# micro guide spacing??



## KWillis

Hey fellas I was wondering if y'all could give me some measurements that u use when spacing micro guides on a 7th ft rod..


----------



## Terry G.

story i get is 1 per ft plus the tiptop


----------



## d4rdbuilder

http://www.rodbuilding.org/library/staticguide.html

Learn this and you'll never have to worry about the placement of guides again...
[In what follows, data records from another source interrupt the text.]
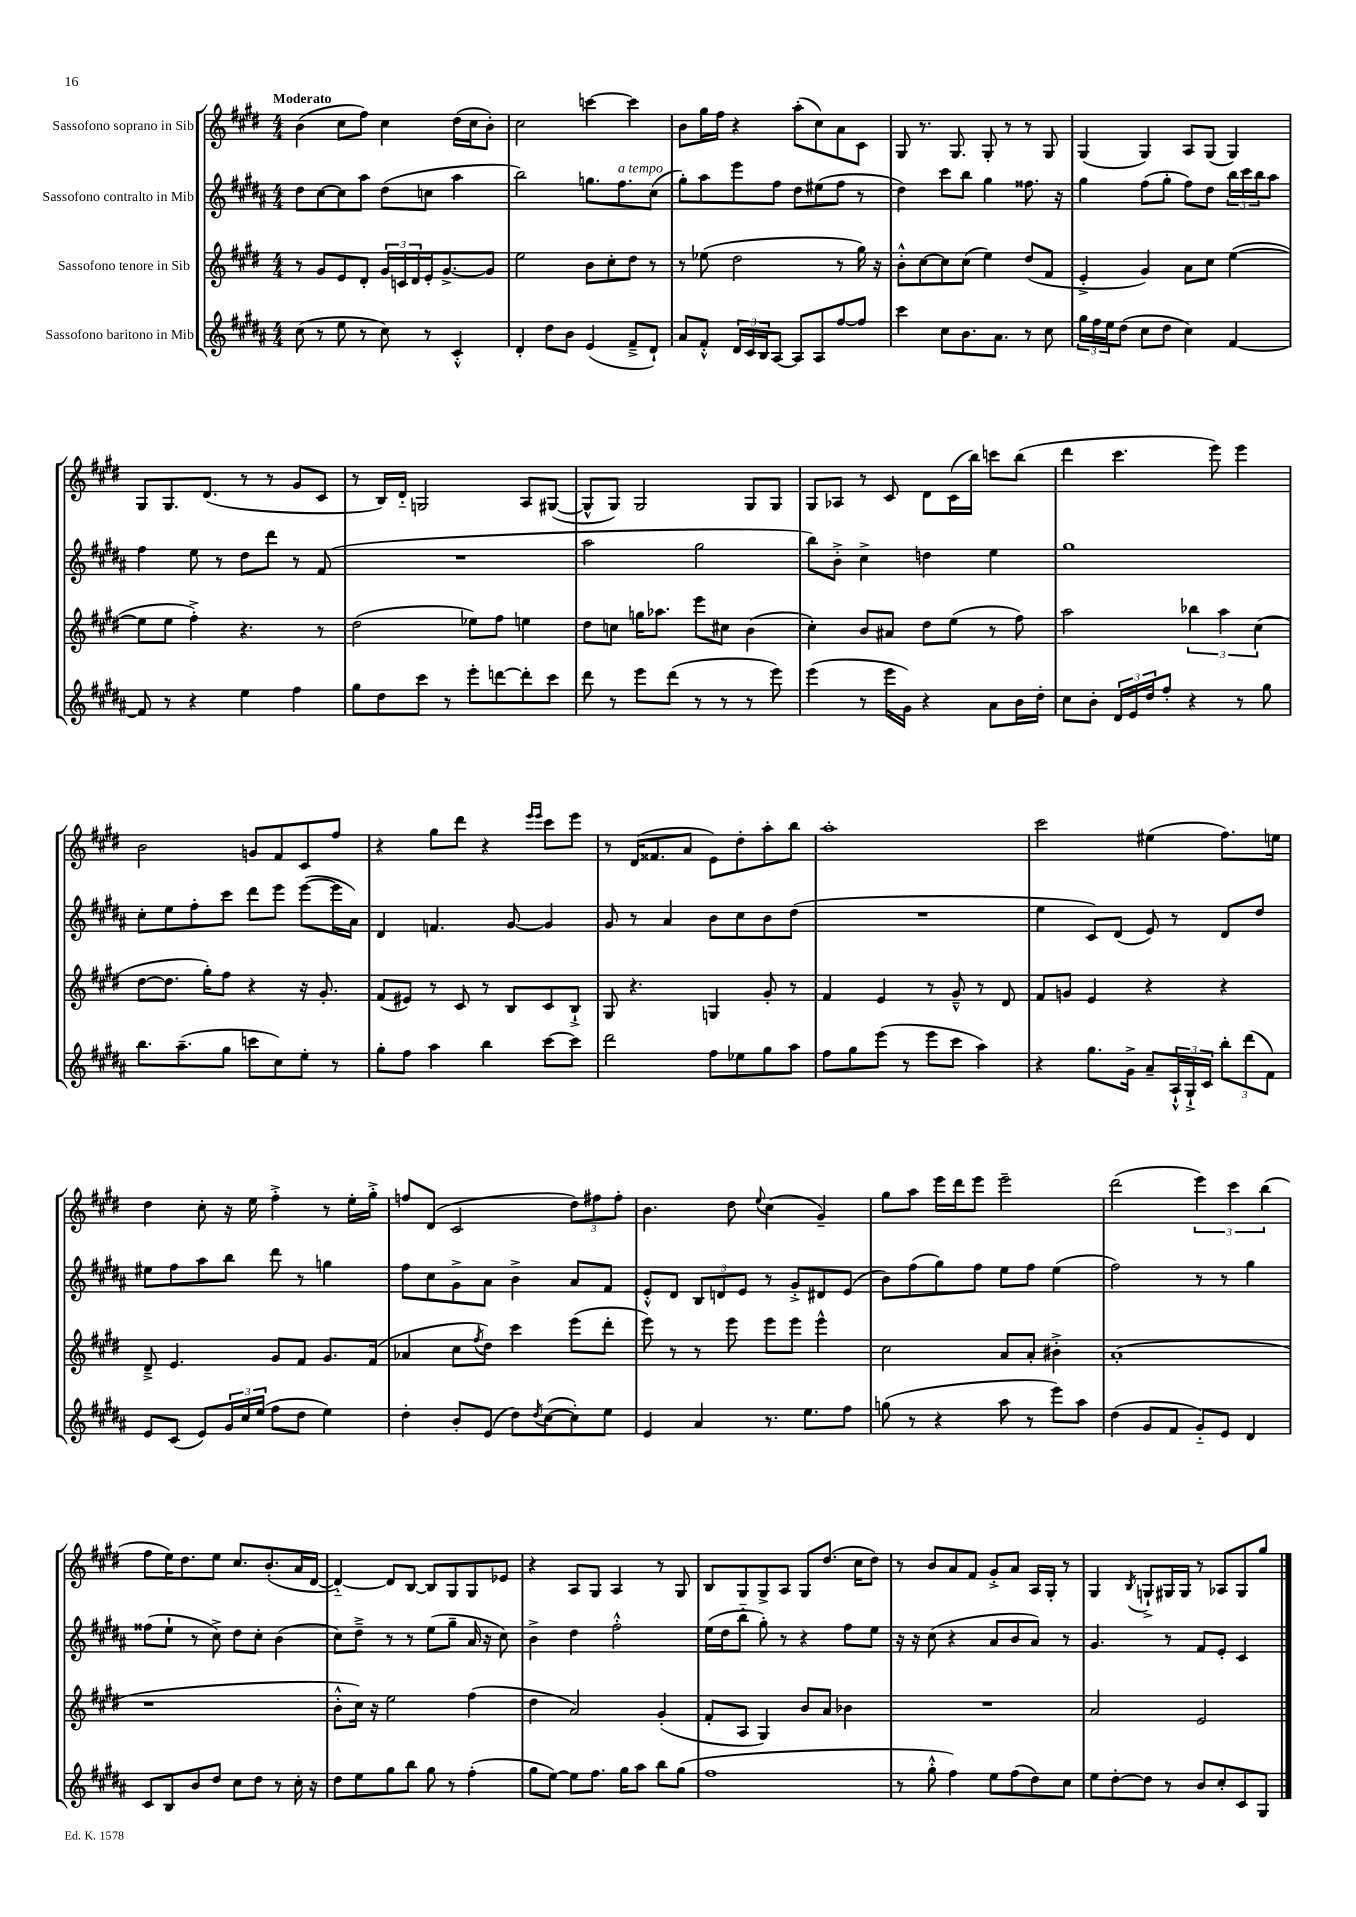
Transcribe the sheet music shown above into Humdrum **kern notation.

**kern	**kern	**kern	**kern
*staff4	*staff3	*staff2	*staff1
*clefG2	*clefG2	*clefG2	*clefG2
*k[f#c#g#d#a#]	*k[f#c#g#d#]	*k[f#c#g#d#a#]	*k[f#c#g#d#]
*M4/4	*M4/4	*M4/4	*M4/4
(8cc#\	8r	8dd#\L	(4b\
8r	8g#/L	[8cc#\	.
8ee\	8e/	8cc#\]	8cc#\L
8r	8d#'/J	8aa#\J	8ff#\J)
8cc#\)	24g#/LL	(8dd#\L	4cc#\
.	24c/	.	.
.	24d#/	.	.
8r	16e'/J	8cc\J	.
.	[8.g#^/	.	.
4c#'^^/	.	4aa#\	(16dd#\LL
.	.	.	16cc#\J
.	8g#/]J	.	8b'\J)
=	=	=	=
4d#'/	2ee\	2bb\)	2cc#\
8dd#\L	.	.	.
8b\J	.	.	.
(4e/	8b\L	8.gg\L	[4ccc\
.	8cc#'\	.	.
.	.	8.ff#\	.
8f#~^/L	8dd#\J	.	4ccc\]
8d#`/J)	8r	(8cc#\J	.
=	=	=	=
8a#/L	8r	8gg#'\L)	8b\L
8f#'^^/J	(8ee-\	8aa#\	16gg#\L
.	.	.	16ff#\JJ
24d#/LL	2dd#\	8eee\	4r
24c#/	.	.	.
24B/J	.	.	.
[8A#/J	.	8ff#\J	.
8A#/]L	.	8dd#\L	(8aa'\L
8A#/	.	(8ee#\	8cc#\)
[8ff#/	8r	8ff#\J	8a\
8ff#/]J	16gg#\)	8r	8c#\J
.	16r	.	.
=	=	=	=
4ccc#\	8b'^^\L	4dd#\)	8G#/
.	[8cc#\	.	8.r
8cc#\L	8cc#\]	8ccc#\L	.
.	.	.	8.G#/
8.b\	(8cc#\J	8bb\J	.
.	4ee\)	4gg#\	8G#'/
8.a#\J	.	.	.
.	.	.	8r
8r	(8dd#/L	8.ff##\	8r
8cc#\	8f#/J	.	8G#/
.	.	16r	.
=	=	=	=
24gg#\LL	4e'^/	4gg#\	(4G#/
24ff#\	.	.	.
24ee\J	.	.	.
(8dd#\J	.	.	.
8cc#\L	4g#/)	(8ff#\L	4G#/)
8dd#\J	.	8gg#'\J	.
4cc#\)	8a\L	8ff#\L)	8A/L
.	8cc#\J	8dd#\J	(8G#/J
[4f#/	([4ee\	24bb\LL	4G#/)
.	.	24ccc#\	.
.	.	24bb\J	.
.	.	8aa#\J	.
=	=	=	=
8f#/]	8ee\]L	4ff#\	8G#/L
8r	8ee\J	.	8.G#/
4r	4ff#'^\)	8ee\	.
.	.	.	(8.d#/J
.	.	8r	.
4ee\	4.r	8dd#\L	8r
.	.	8ddd#\J	8r
4ff#\	.	8r	8g#/L
.	8r	(8f#/	8c#/J
=	=	=	=
8gg#\L	(2dd#\	1r	8r
8dd#\	.	.	16B/LL)
.	.	.	16d#'~/JJ
8ccc#\J	.	.	2G/
8r	.	.	.
8eee'\L	8ee-\L)	.	.
[8ddd\	8ff#\J	.	.
8ddd'\]	4ee\	.	8A/L
8ccc#\J	.	.	([8G#/J
=	=	=	=
8ddd#\	8dd#\L	2aa#\	8G#^^/]L
8r	8cc\J	.	8G#/J)
8eee\L	16gg\LK	.	2G#/
.	8.aa-\J	.	.
(8ddd#\J	.	.	.
8r	8eee\L	2gg#\	.
8r	8cc#\J	.	.
8r	(4b\	.	8G#/L
8eee\)	.	.	8G#/J
=	=	=	=
(4eee\	4cc#'\)	8bb\L)	8G#/L
.	.	8b'^\J	8A-/J
8r	8b/L	4cc#^\	8r
16eee\LL	8a#/J	.	8c#/
16g#\JJ)	.	.	.
4r	8dd#\L	4dd\	8d#\L
.	(8ee\J	.	(16c#\L
.	.	.	16bb\JJ)
8a#\L	8r	4ee\	8ccc\L
16b\L	8ff#\)	.	(8bb\J
16dd#'\JJ	.	.	.
=	=	=	=
8cc#\L	2aa\	1gg#	4ddd#\
8b'\J	.	.	.
24d#/LL	.	.	4.ccc#\
24e/	.	.	.
24dd#/J	.	.	.
8ff#'/J	.	.	.
4r	6bb-\	.	.
.	.	.	8eee\)
.	6aa\	.	.
8r	.	.	4eee\
.	(6cc#\	.	.
8gg#\	.	.	.
=	=	=	=
8.bb\L	[8dd#\L	8cc#'\L	2b\
.	8.dd#\]J	8ee\	.
(8.aa#~\	.	.	.
.	.	8ff#'\	.
.	16gg#'\LK)	.	.
8gg#\J	8ff#\J	8ccc#\J	.
8ccc\L	4r	8ddd#\L	8g/L
8cc#\)	.	8eee\J	8f#/
8ee'\J	16r	([8eee\L	8c#/
.	8.g#'/	.	.
8r	.	16eee\]L	8ff#/J
.	.	16a#\JJ)	.
=	=	=	=
8gg#'\L	(8f#/L	4d#/	4r
8ff#\J	8e#/J)	.	.
4aa#\	8r	4.f/	8gg#\L
.	8c#/	.	8ddd#\J
4bb\	8r	.	4r
.	8B/L	[8g#/	.
.	.	.	16qqeee/LL
.	.	.	16qqeee/JJ
[8ccc#\L	8c#/	4g#/]	8ccc#\L
8ccc#\]J	8B`^/J	.	8eee\J
=	=	=	=
2ddd#\	8G#/	8g#/	8r
.	4.r	8r	(16d#/LK
.	.	.	8.f##/
.	.	4a#/	.
.	.	.	8a/J
8ff#\L	4G/	8b\L	8e\L)
8ee-\	.	8cc#\	8dd#'\
8gg#\	8g#'/	8b\	8aa'\
8aa#\J	8r	(8dd#\J	8bb\J
=	=	=	=
8ff#\L	4f#/	1r	1aa'
8gg#\	.	.	.
(8eee\J	4e/	.	.
8r	.	.	.
8eee\L	8r	.	.
8ccc#\J	8g#~^^/	.	.
4aa#\)	8r	.	.
.	8d#/	.	.
=	=	=	=
4r	8f#/L	4ee\	2ccc#\
.	8g/J	.	.
8.gg#\L	4e/	8c#/L)	.
.	.	(8d#/J	.
16g#^\Jk	.	.	.
8a#~/L	4r	8e/)	(4ee#\
24A#`^^/L	.	8r	.
24G#`^/	.	.	.
24c#/JJ	.	.	.
12bb'\L	4r	8d#/L	8.ff#\L)
(12ddd#\	.	.	.
.	.	8dd#/J	.
12f#\J)	.	.	.
.	.	.	16ee\Jk
=	=	=	=
8e/L	8d#~^/	8ee#\L	4dd#\
(8c#/J	4.e/	8ff#\	.
8e/L)	.	8aa#\	8cc#'\
24g#/L	.	8bb\J	16r
24cc#/	.	.	.
.	.	.	16ee\
(24ee/JJ	.	.	.
8ff#\L	8g#/L	8ddd#\	4ff#'^\
8dd#\J	8f#/J	8r	.
4ee\)	8.g#/L	4gg\	8r
.	.	.	16ee'\LL
.	(16f#/Jk	.	16gg#'^\JJ
=	=	=	=
4dd#'\	4a-/	8ff#\L	8ff/L
.	.	8cc#\	(8d#/J
8b'/L	8cc#\L	8g#^\	2c#/
.	8qff#/	.	.
(8e/J	8dd#\J)	8a#\J	.
8dd#\L)	4ccc#\	4b^\	.
8qdd#/	.	.	.
([8cc#\	.	.	.
8cc#'\])	(8eee\L	8a#/L	12dd#\L)
.	.	.	12ff#\
8ee\J	8ddd#'\J	8f#/J	.
.	.	.	12ff#'\J
=	=	=	=
4e/	8eee\)	8e'^^/L	4.b\
.	8r	8d#/J	.
4a#/	8r	12B/L	.
.	.	12d/	.
.	8eee\	.	8dd#\
.	.	12e/J	.
.	.	.	8qqee/
8.r	8eee\L	8r	(4cc#\
.	8eee\J	8g#'^/L	.
8.ee\L	.	.	.
.	4eee^^\	8d#/	4g#~/)
8ff#\J	.	(8e/J	.
=	=	=	=
(8gg\	2cc#\	8b\L)	8gg#\L
8r	.	(8ff#\	8aa\J
4r	.	8gg#\)	16eee\LL
.	.	.	16ddd#\J
.	.	8ff#\J	8eee\J
8aa#\	8a/L	8ee\L	2eee~\
8r	8a'/J	8ff#\J	.
8eee\L)	4b#'^\	(4ee\	.
8aa#\J	.	.	.
=	=	=	=
(4dd#\	(1a'	2ff#\)	(2ddd#\
8g#/L	.	.	.
8f#/J	.	.	.
8g#'~/L)	.	8r	6eee\)
8e/J	.	8r	.
.	.	.	6ccc#\
4d#/	.	4gg#\	.
.	.	.	(6bb\
=	=	=	=
8c#/L	1r	(8ff##\L	8ff#\L
8B/	.	8ee`\J	16ee\K)
.	.	.	8.dd#\
8b/	.	8r	.
8dd#/J	.	8cc#^\)	8ee\J
8cc#\L	.	8dd#\L	8.cc#/L
8dd#\J	.	8cc#'\J	.
.	.	.	(8.b'/
8r	.	(4b\	.
16cc#'\	.	.	16a/L
16r	.	.	[16d#/JJ
=	=	=	=
8dd#\L	8b'^^\L	8cc#\L)	4d#'~/_)
8ee\	16cc#\Jk)	8dd#~^\J	.
.	16r	.	.
8gg#\	2ee\	8r	8d#/]L
8bb\J	.	8r	[8B/J
8gg#\	.	(8ee\L	8B/]L
8r	.	8gg#~\J	8G#/
(4ff#'\	(4ff#\	16a#/	8G#/
.	.	16r	.
.	.	8cc#\)	8e-/J
=	=	=	=
8gg#\L	4dd#\	4b^\	4r
[8ee\J)	.	.	.
8ee\]L	2a/)	4dd#\	8A/L
8.ff#\J	.	.	8G#/J
.	.	2ff#'^^\	4A/
16gg#\LK	.	.	.
8aa#\J	.	.	.
8bb\L	(4g#'/	.	8r
(8gg#\J	.	.	8G#/
=	=	=	=
1ff#	8f#'/L	(16ee\LL	8B/L
.	.	16dd#\J	.
.	8A/J	8bb'~\J	8G#/
.	4G#/)	8gg#'\)	8G#^/
.	.	8r	8A/J
.	8b/L	4r	8G#/L
.	8a/J	.	(8.dd#/J
.	4b-\	8ff#\L	.
.	.	.	16cc#\LK
.	.	8ee\J	8dd#\J)
=	=	=	=
8r	1r	16r	8r
.	.	16r	.
8gg#'^^\	.	(8cc#\	8b/L
4ff#\)	.	4r	8a/
.	.	.	8f#/J
8ee\L	.	8a#/L	8g#'^/L
(8ff#\	.	8b/	8a/J
8dd#\)	.	8a#/J)	16A/LL
.	.	.	16G#'/JJ
8cc#\J	.	8r	8r
=	=	=	=
8ee\L	2a/	4.g#/	4G#/
[8dd#'\	.	.	.
.	.	.	8qB/
8dd#\]J	.	.	8G`^/L
8r	.	8r	16G#/L
.	.	.	16G#/JJ
8b/L	2e/	8f#/L	8r
8cc#'/	.	8e'/J	8A-/L
8c#/	.	4c#/	8G#/
8G#/J	.	.	8gg#/J
==	==	==	==
*-	*-	*-	*-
With the micros your going to require a few more guides than normal and your still going to touch the blank with the guides on top. That's why I spiral all my micro rods. Just make sure you have a smooth or uniform curve to the line as you load the blank.

Regards,
Doug


----------



## ellisredfish

Doug's suggestion is right on. I follow the steps in the library article. I start by using an 8 oz. weight to stress the rod and add more weight if I need too. I recently built on two Batson XP845 blanks. These are seven foot popping blanks. I started on the butt with a size 10, 8, 6, then 6 size 4's to the tip. Here are the measurements starting with the tip guide: 3", 6 1/2", 10 3/4", 15", 20",26", 33", 41", and finally 51". The distance from the middle of the casting reel seat to the butt guide is 21 inches. These rods cast well with these guide placements.


----------



## ellisredfish

I forgot to add that these guides are all on top. The line will touch the blanks in a couple of places but that doesn't bother me as long as the line doesn't go below the blank.


----------



## KWillis

Thanks fellas!!


----------